What this exercise asks:
1. Duplicate the passage on nitrous at festivals word for word, between "So what happened?" and "and more profitable.", inclusive.
2. Answer these questions from the passage on nitrous at festivals:
(a) What did a balloon full of nitrous cost a few years ago?
(b) When did the nitrous sellers go to the camp grounds to bury tanks?
(c) What stories does the passage say led festival organizers to ban nitrous?

───── Exercise passage ─────

So what happened? Did nitrous disappear from the scene? Prohibition policies have taught us one thing: banning something does not make it disappear; it makes it cooler and more profitable.

The creative nitrous purveyors (probably in a scheme to pay for rent) went to the camp grounds weeks before a festival would open. They would bury tanks so that when their car was checked upon entering, the tanks would not be confiscated. When the festival started, they would retrieve the tanks, whip out a bag of balloons, and start selling.

A balloon full of nitrous ran about two or three dollars a few years ago. Today, one can expect to pay roughly fifteen dollars for a few minute high and irreparable brain damage. What’s worse, “nitrous mafias” have formed. They violently oppose rival sellers who attempt to undercut them in price. Tanks have been thrown through car windshields. People have been beaten up. They’re hippies, though, so no one has died yet.

What made festival organizers initially ban nitrous? Stories… baseless stories… tales of tanks exploding, for which there is no evidence. That and the toothless grin of the nitrous user, having lost them in falls because he is too stupid to sit in a chair before sucking down a drug that makes one pass out.

Hippies are nothing special. They aren’t revolutionaries; they are digressionists. They wish to devolve society to a point where they can comprehend it, then they wish to complicate it with their own misconceptions and ignorance. Every single one of the people at this event could have talked your ear off about why marijuana should be legalized, but where was their tolerance for another equally harmless drug?

The Hippies failed because they are culture and society builders in a world where we have more than enough culture and society. The Hippies tried to re-invent the wheel. They saw a system that was indeed inefficient and wrong, and they traced it back to its origins to attempt to restart it. The problem is, they went back a little too far, to a time before baths, and the plans they have for the future are worse than what we have.

4 comments:

  1. Digressionists, huh?

    Neat point. Never heard or considered that before.

───── Provided data ─────

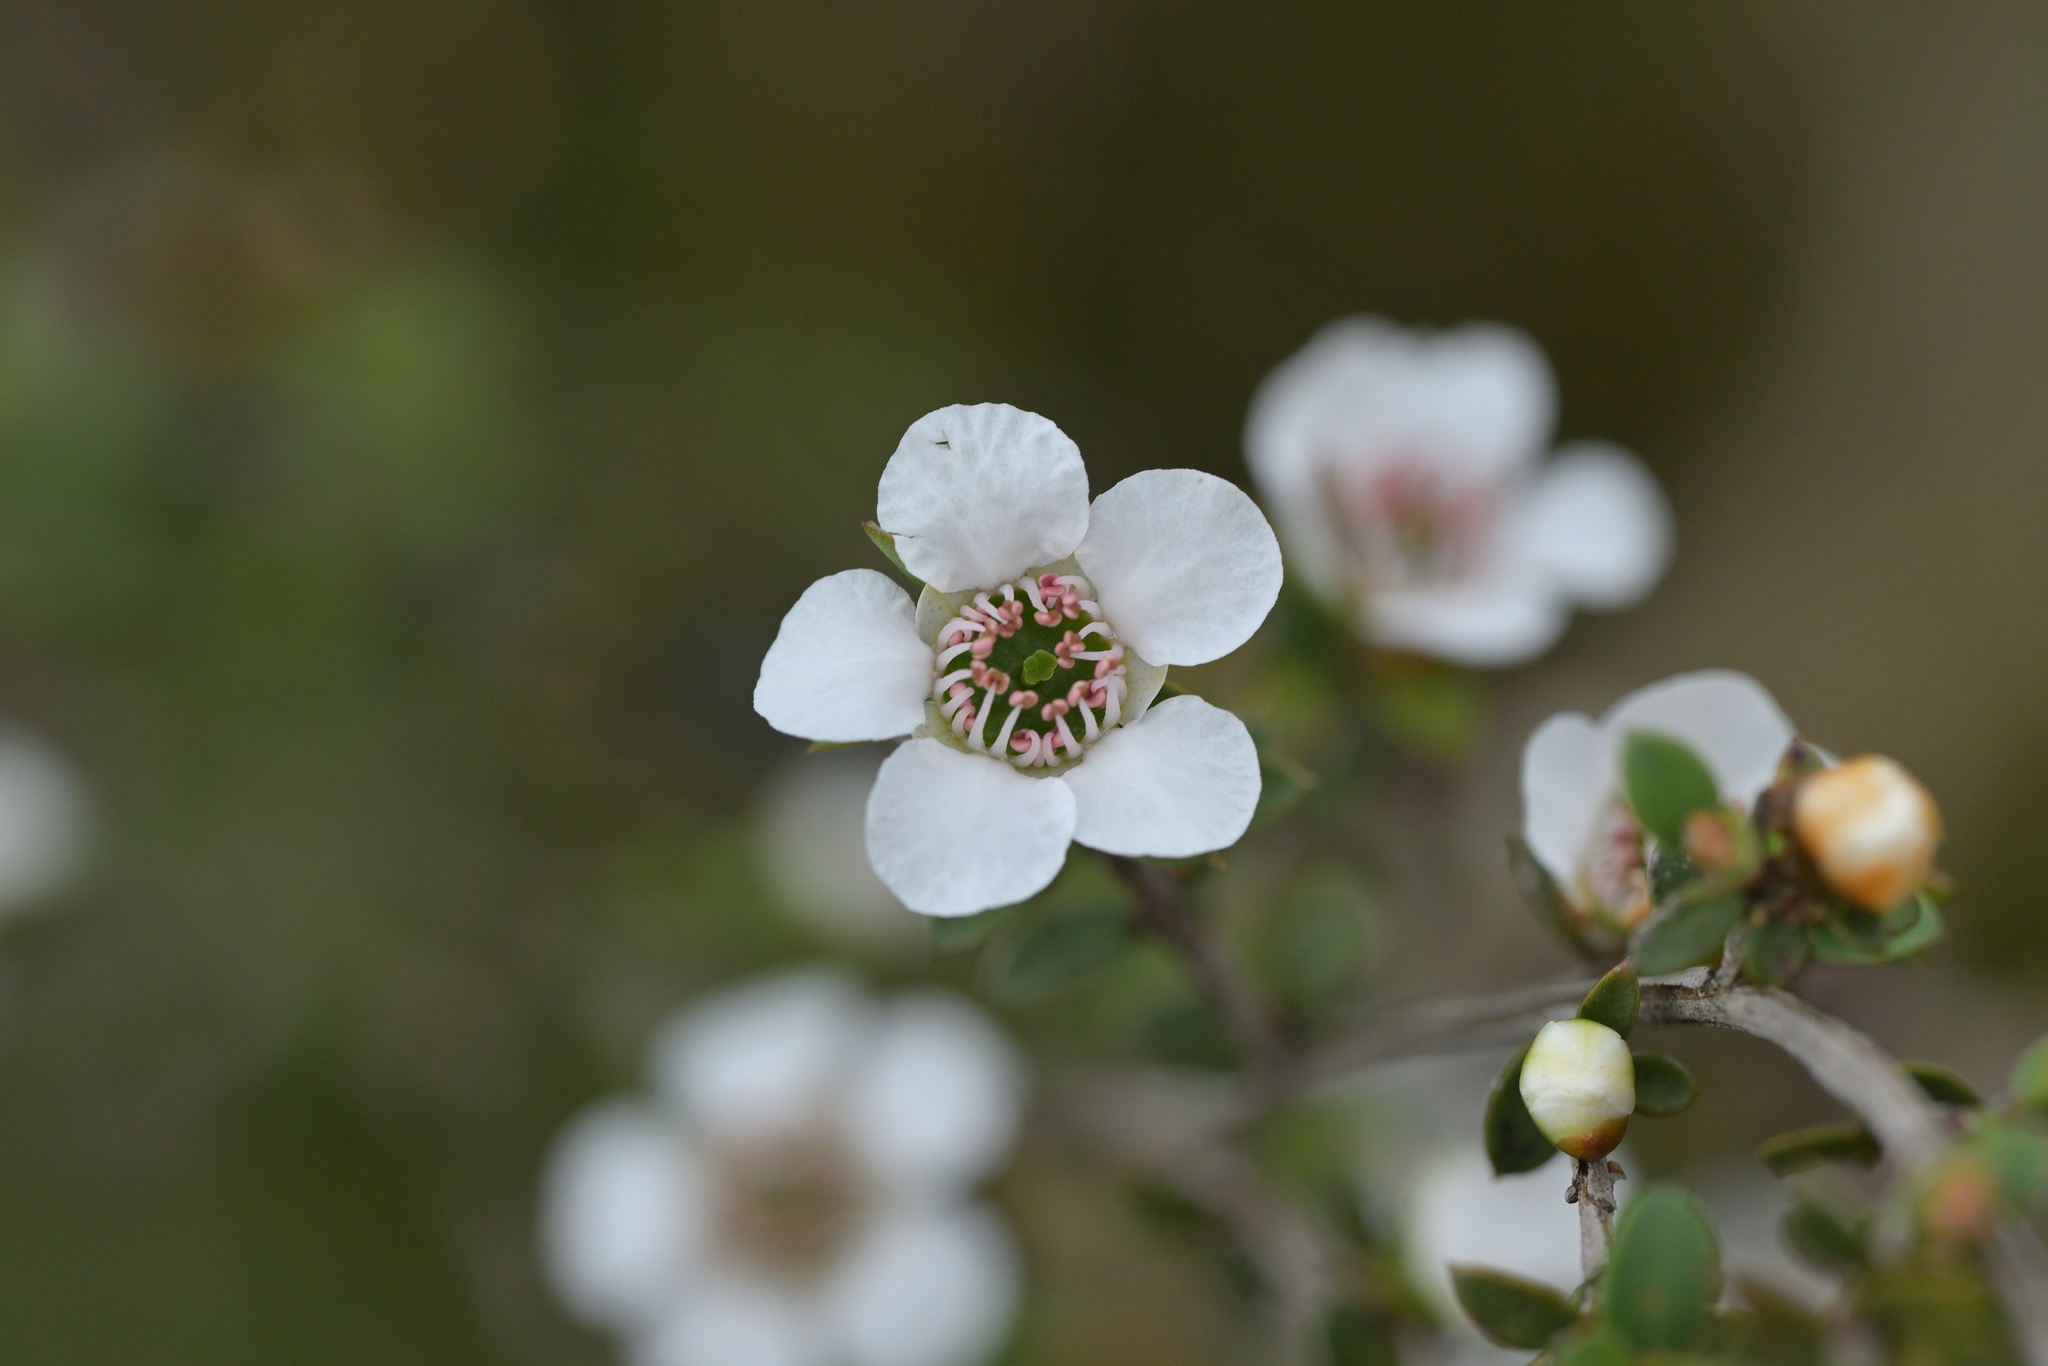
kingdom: Plantae
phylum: Tracheophyta
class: Magnoliopsida
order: Myrtales
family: Myrtaceae
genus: Leptospermum
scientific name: Leptospermum scoparium
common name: Broom tea-tree
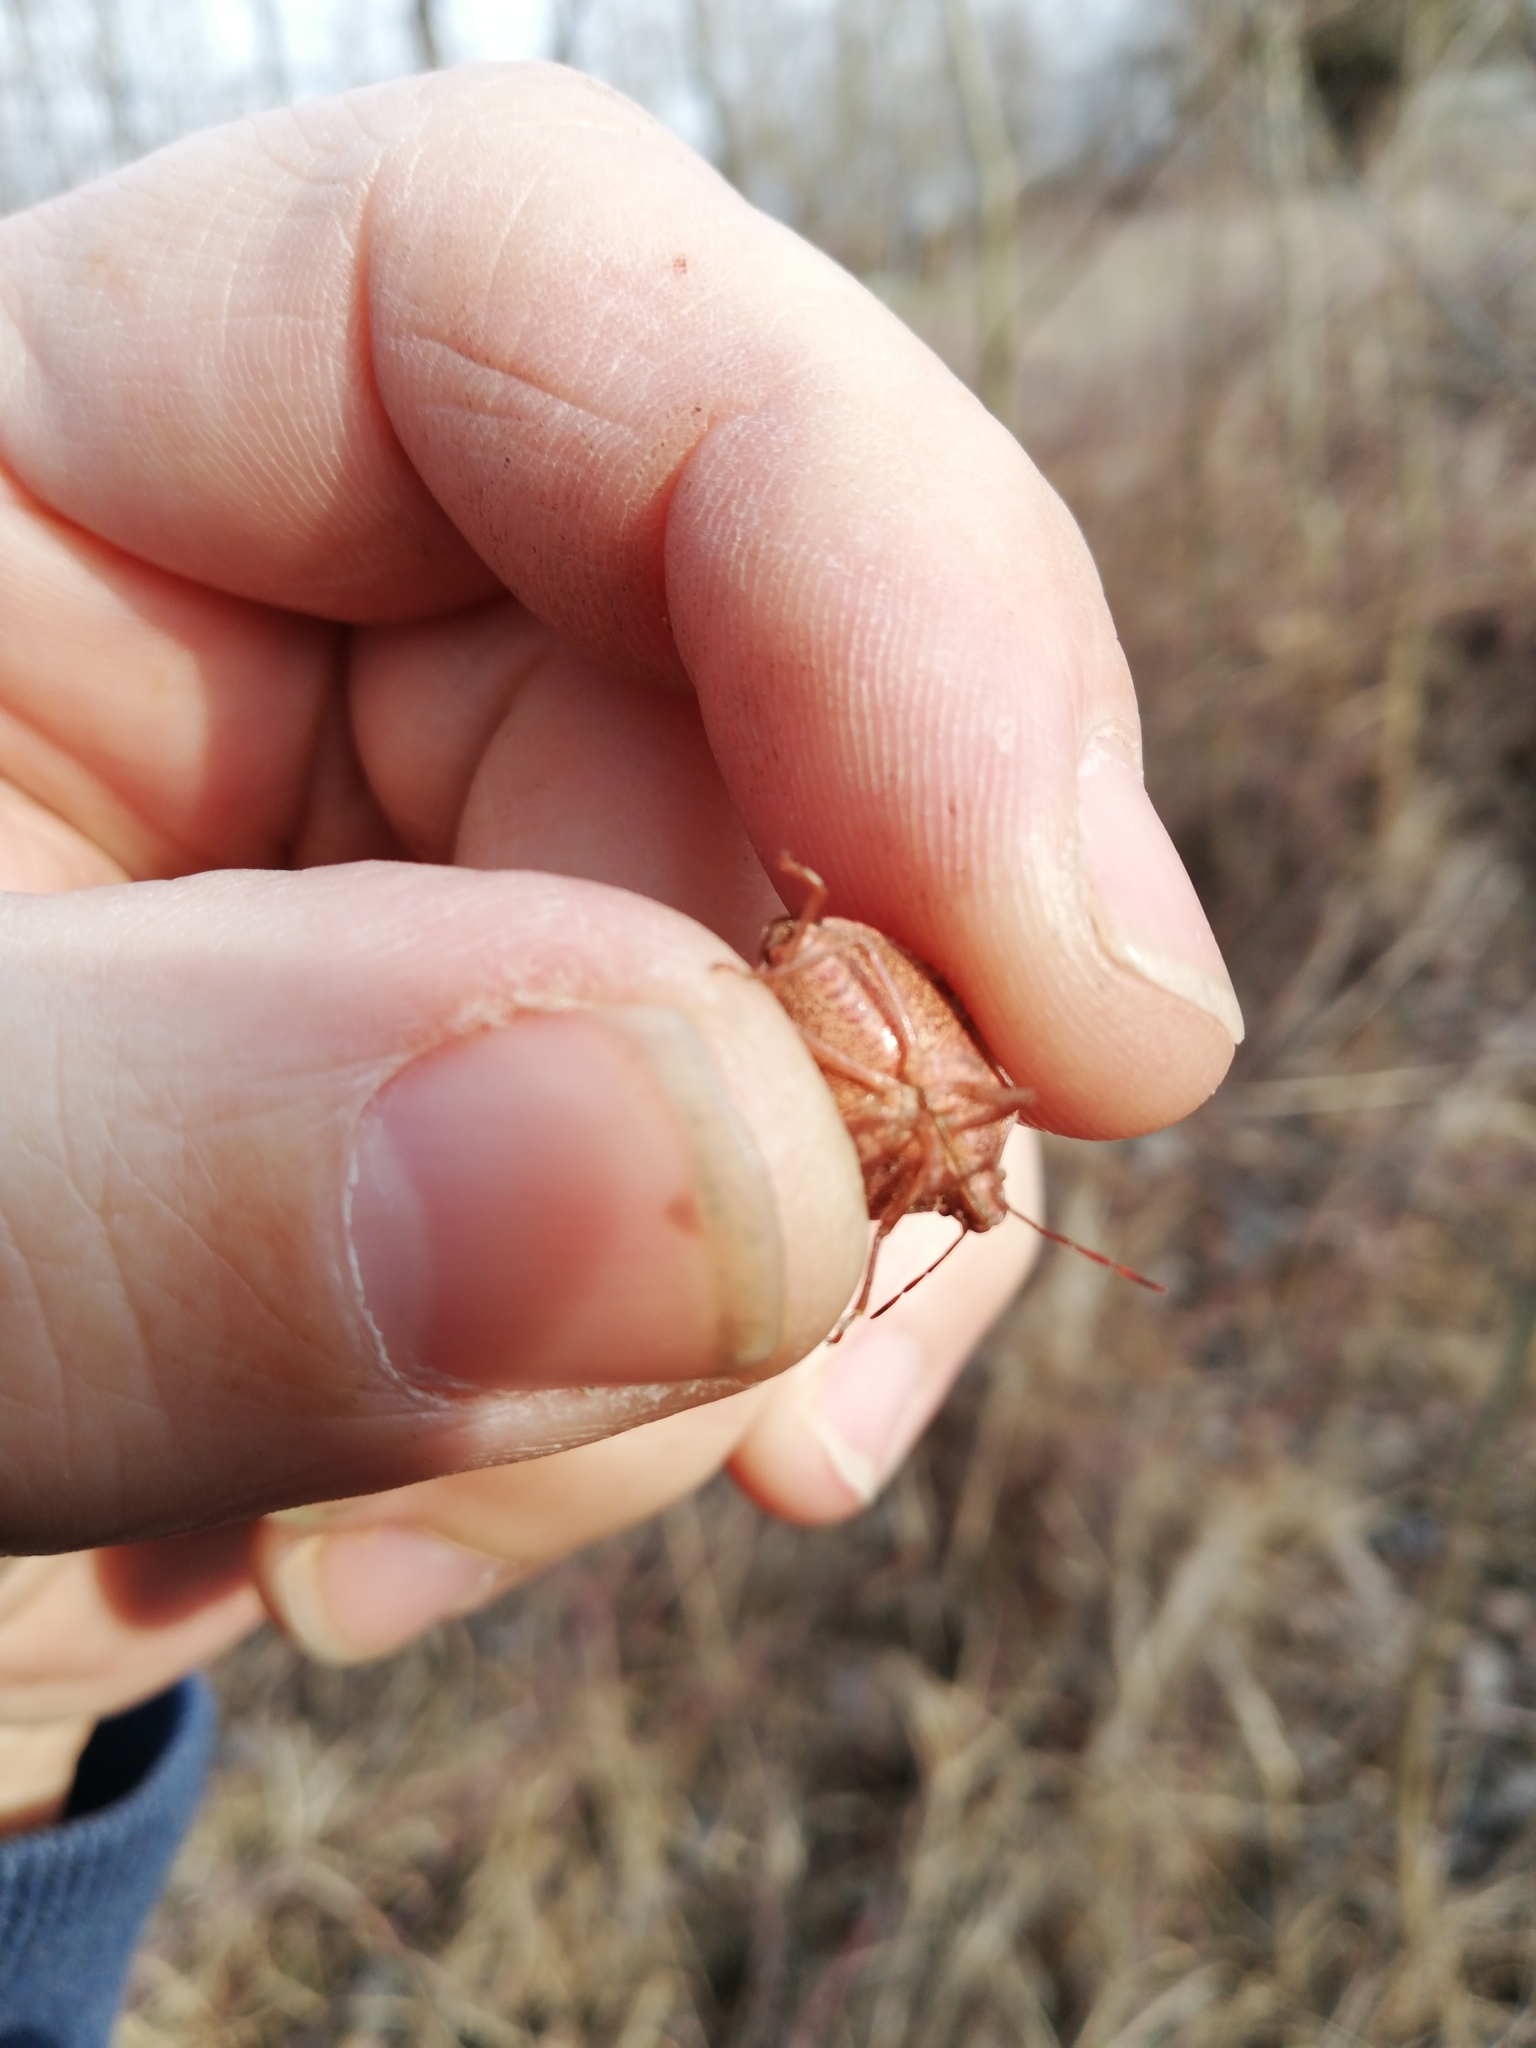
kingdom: Animalia
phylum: Arthropoda
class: Insecta
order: Hemiptera
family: Pentatomidae
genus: Palomena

─────

Task-by-task results:
1.
So what happened? Did nitrous disappear from the scene? Prohibition policies have taught us one thing: banning something does not make it disappear; it makes it cooler and more profitable.

2.
(a) About two or three dollars.
(b) Weeks before a festival would open.
(c) Tales of tanks exploding.